» THE DATA
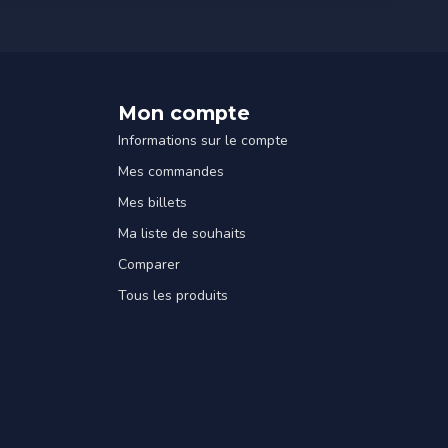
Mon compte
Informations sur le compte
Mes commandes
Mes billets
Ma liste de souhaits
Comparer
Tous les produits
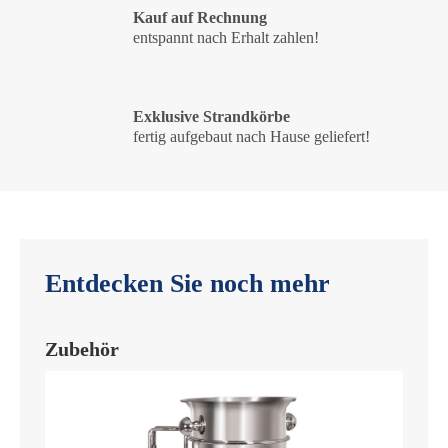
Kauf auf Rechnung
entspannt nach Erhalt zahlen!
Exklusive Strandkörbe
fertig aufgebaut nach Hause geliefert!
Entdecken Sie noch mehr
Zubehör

» PROMPT
Only the number is wanted: how many lines in the entries above contain the word "nach"?

» OUTPUT OF THE TASK
2